Other News Materials 10 November 2007 23:16 (UTC +04:00)

(Reuters) A 74-year-old Belgian pilot, detained in Chad over an attempt to fly 103 African children to Europe, flew home on Saturday after being released.

Jacques Wilmart was freed by Chadian authorities on Friday. He had remained at the French military base in Chad convalescing after suffering heart problems late on Thursday.

Wilmart arrived at the airport in the Chadian capital N'Djamena in an ambulance on Saturday, witnesses said.

"When you love Africa, you can never get over it," Wilmart told reporters from inside the ambulance, before being helped to the plane. "I am happy to be going back, but part of my heart will always remain with you (here)."

The Belgian was arrested last month in eastern Chad and charged as an accomplice of six French members of a humanitarian activist group calling itself Zoe's Ark, which Chadian authorities accuse of trying to take the children out of the country illegally.
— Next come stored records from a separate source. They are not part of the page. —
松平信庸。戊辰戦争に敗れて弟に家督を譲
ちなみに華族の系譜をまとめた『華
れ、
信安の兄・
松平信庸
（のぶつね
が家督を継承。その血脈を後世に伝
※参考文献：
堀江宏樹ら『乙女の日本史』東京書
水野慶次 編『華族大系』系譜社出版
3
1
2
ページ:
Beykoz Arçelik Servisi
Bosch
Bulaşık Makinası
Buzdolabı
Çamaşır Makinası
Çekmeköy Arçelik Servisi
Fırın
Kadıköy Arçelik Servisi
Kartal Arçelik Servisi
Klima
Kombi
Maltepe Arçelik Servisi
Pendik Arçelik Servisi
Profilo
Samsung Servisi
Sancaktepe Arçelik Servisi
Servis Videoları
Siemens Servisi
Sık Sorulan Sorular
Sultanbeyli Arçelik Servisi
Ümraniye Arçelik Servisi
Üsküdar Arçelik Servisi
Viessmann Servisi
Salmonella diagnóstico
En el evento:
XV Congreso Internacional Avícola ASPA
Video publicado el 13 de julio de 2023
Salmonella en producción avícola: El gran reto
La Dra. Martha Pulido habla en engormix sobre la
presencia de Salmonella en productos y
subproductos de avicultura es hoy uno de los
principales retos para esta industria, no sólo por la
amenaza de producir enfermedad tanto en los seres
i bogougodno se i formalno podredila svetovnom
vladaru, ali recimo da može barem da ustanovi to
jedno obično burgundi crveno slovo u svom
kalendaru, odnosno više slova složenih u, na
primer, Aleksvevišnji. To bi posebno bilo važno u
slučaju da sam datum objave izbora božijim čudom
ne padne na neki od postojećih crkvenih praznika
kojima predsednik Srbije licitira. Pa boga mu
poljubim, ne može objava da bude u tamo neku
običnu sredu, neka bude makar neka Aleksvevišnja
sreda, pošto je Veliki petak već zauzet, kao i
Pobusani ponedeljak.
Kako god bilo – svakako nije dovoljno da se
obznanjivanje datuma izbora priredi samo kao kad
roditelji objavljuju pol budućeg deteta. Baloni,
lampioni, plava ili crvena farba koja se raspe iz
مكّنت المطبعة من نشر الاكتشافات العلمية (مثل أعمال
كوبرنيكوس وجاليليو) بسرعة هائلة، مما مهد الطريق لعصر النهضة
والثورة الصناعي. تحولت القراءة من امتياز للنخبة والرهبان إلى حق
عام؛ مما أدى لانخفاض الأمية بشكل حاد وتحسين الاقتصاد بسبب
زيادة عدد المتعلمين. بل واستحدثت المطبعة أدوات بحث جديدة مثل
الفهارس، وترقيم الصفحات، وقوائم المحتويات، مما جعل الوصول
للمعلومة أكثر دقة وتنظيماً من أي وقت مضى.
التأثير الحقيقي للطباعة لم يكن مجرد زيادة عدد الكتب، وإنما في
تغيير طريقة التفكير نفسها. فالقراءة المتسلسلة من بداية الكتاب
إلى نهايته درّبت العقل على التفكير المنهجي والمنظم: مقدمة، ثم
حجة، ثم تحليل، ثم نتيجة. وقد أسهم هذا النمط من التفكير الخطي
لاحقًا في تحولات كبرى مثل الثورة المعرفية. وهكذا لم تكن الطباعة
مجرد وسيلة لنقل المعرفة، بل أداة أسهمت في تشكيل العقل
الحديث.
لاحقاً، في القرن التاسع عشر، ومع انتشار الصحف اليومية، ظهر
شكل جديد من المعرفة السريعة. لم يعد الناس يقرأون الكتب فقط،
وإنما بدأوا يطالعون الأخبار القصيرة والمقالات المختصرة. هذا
Wilmart flew the children from the Sudanese border area to the eastern Chadian town of Abeche, from where a Spanish charter flight was due to carry them to France.

The six French citizens still in custody have been charged with fraud and abduction.

The final three members of the Spanish air crew arrived back in Madrid on Friday after Chadian authorities decided they could not be linked to child abduction or trafficking. Four Spanish stewardesses had already been freed.

U.N. officials say almost all of the infants aged one to 10 came from villages on the Chad-Sudan border and had at least one living parent.